Als abstract kunstenaar werden de tijden voor hem echter niet gemakkelijker. Nadat het Bauhaus, waar Kandinsky doceerde, in 1933 de deuren moest sluiten, verhuisde hij naar Frankrijk. In 1938 nodigde Willem Sandberg hem uit voor de tentoonstelling Abstracte Kunst in het Stedelijk. Kandinsky stond Sandberg bij met advies, in de overtuiging dat er op dat moment internationaal een afkeer tegen abstracte kunst bestond. De tentoonstelling bevatte werk van veel emigranten, van wie het werk in Duitsland inmiddels als ‘ontaard’ was verklaard. Na afloop besprak Kandinsky met Sandberg de mogelijkheid van een Amsterdamse solotentoonstelling in het najaar van ’38. Uiteindelijk ging de tentoonstelling niet door en konden de schilderijen ook niet in het Stedelijk terecht. Door strategische keuzes moesten wel vaker door vluchtelingen aangeboden collecties worden afgewezen, omdat ze uit het oeuvre van slechts één kunstenaar bestonden. Tijdens de Duitse bezetting, in oktober ’40, kocht het Stedelijk wel Bild mit Häusern (1909), uit de collectie van de joodse familie Lewenstein. (In 2021 werd dit schilderij aan de familie teruggegeven.) Het blijft een open vraag wat er gebeurd zou zijn als het Stedelijk Kandinsky’s collectie in 1938 wel had geaccepteerd.

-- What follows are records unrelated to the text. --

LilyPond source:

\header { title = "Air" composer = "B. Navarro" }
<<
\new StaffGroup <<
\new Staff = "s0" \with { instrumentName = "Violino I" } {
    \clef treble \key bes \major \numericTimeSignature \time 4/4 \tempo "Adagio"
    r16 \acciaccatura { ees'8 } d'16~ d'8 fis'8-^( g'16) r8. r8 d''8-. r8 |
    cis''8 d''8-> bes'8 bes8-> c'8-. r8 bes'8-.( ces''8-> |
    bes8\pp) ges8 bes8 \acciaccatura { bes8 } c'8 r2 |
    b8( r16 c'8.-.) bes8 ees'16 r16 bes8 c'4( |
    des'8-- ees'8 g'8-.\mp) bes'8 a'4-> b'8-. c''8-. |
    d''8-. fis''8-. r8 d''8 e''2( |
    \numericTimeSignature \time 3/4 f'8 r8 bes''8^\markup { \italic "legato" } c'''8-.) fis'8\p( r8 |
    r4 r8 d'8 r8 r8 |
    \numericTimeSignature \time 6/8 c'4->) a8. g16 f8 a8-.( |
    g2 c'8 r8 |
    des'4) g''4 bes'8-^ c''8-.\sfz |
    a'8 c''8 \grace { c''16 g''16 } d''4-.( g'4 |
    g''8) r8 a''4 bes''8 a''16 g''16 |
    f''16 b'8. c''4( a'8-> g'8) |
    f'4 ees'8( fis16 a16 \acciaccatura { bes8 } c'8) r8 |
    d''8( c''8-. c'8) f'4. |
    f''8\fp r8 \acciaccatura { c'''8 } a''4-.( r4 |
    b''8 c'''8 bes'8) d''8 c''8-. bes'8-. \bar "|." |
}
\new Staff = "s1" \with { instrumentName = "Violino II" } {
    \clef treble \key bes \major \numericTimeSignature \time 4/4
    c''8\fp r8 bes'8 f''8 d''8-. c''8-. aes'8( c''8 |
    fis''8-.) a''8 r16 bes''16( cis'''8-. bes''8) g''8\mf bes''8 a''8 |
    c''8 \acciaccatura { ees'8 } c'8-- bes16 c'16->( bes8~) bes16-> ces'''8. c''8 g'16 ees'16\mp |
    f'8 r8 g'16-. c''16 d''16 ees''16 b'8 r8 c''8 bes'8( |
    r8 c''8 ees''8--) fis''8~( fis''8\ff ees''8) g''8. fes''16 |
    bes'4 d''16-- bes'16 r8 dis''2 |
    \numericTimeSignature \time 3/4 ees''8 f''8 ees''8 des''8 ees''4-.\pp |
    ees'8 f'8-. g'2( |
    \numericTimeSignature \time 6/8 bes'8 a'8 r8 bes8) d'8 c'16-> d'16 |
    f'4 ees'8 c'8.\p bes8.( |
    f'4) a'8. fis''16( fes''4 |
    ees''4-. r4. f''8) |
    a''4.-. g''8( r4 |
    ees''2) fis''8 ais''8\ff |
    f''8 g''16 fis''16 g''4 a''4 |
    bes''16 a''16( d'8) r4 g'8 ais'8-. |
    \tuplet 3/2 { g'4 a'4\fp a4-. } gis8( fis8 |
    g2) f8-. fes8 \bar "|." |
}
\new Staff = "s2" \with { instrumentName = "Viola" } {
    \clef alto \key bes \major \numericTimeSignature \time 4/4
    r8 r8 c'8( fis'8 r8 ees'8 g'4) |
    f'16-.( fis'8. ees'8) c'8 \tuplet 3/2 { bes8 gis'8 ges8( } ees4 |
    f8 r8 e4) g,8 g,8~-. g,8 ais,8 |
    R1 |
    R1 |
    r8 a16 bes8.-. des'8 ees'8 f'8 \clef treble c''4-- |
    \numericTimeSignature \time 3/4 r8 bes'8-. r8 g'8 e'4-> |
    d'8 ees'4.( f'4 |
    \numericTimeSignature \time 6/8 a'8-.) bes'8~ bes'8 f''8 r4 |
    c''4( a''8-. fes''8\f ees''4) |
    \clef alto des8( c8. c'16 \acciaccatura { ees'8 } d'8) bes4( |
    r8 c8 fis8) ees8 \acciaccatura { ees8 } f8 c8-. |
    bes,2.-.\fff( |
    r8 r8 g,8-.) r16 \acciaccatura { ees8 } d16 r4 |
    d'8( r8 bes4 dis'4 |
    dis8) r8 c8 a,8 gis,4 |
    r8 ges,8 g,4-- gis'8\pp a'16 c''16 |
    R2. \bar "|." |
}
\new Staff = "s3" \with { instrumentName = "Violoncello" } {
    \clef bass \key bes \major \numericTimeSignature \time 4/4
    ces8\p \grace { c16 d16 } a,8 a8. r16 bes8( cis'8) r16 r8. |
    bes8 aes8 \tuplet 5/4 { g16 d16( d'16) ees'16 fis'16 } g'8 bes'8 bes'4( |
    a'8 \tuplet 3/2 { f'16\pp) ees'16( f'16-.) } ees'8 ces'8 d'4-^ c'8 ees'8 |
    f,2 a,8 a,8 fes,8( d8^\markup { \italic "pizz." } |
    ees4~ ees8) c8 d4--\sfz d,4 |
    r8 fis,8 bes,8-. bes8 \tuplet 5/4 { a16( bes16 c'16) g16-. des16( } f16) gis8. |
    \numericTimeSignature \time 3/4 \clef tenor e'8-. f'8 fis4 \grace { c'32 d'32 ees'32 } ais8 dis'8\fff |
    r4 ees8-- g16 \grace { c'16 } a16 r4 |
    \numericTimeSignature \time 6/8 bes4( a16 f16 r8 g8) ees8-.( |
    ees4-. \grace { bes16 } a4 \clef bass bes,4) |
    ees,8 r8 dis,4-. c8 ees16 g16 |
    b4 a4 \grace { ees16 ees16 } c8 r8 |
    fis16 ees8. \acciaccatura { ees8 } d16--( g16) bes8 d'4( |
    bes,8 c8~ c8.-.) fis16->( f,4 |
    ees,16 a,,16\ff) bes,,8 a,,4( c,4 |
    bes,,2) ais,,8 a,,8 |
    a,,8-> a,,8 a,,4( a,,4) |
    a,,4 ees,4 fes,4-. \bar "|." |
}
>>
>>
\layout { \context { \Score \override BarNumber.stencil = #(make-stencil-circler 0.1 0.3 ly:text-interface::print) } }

Na de verschrikkingen van de oorlog ontwikkelde Sandberg, inmiddels directeur van het Stedelijk, een voorkeur voor expressionistische kunst. In ’47-’48 organiseerde het Stedelijk een tentoonstelling waaraan Nina Kandinsky ruimhartig haar medewerking verleende met vele bruiklenen. Naast de schenking van een waterverf uit ’33 wilde ze ook stukken verkopen waar Sandberg weinig voor voelde. Sandberg sloeg in die tijd andere aanbiedingen af omdat ze uit de ‘verkeerde’ periode kwamen. Wel kocht hij in 1955 Improvisatie 33 (ontwerp voor het oosten) uit de collectie van Assendelft uit 1913, dat Kandinsky’s overgang naar de volledige abstractie toont.
Uit de catalogus van de tentoonstelling in H’ART Museum blijkt dat vooral het Centre Pompidou verantwoordelijk was voor de inhoud. Het zou aangewezen zijn in de toekomst ook aandacht aan de Nederlandse context te besteden, zeker als die er zo dik bovenop ligt. Hier ligt een grote rol weggelegd voor Nederlandse conservatoren en experts.
• Kandinsky, tot 10 november, H’ART Museum, Amstel 51, Amsterdam.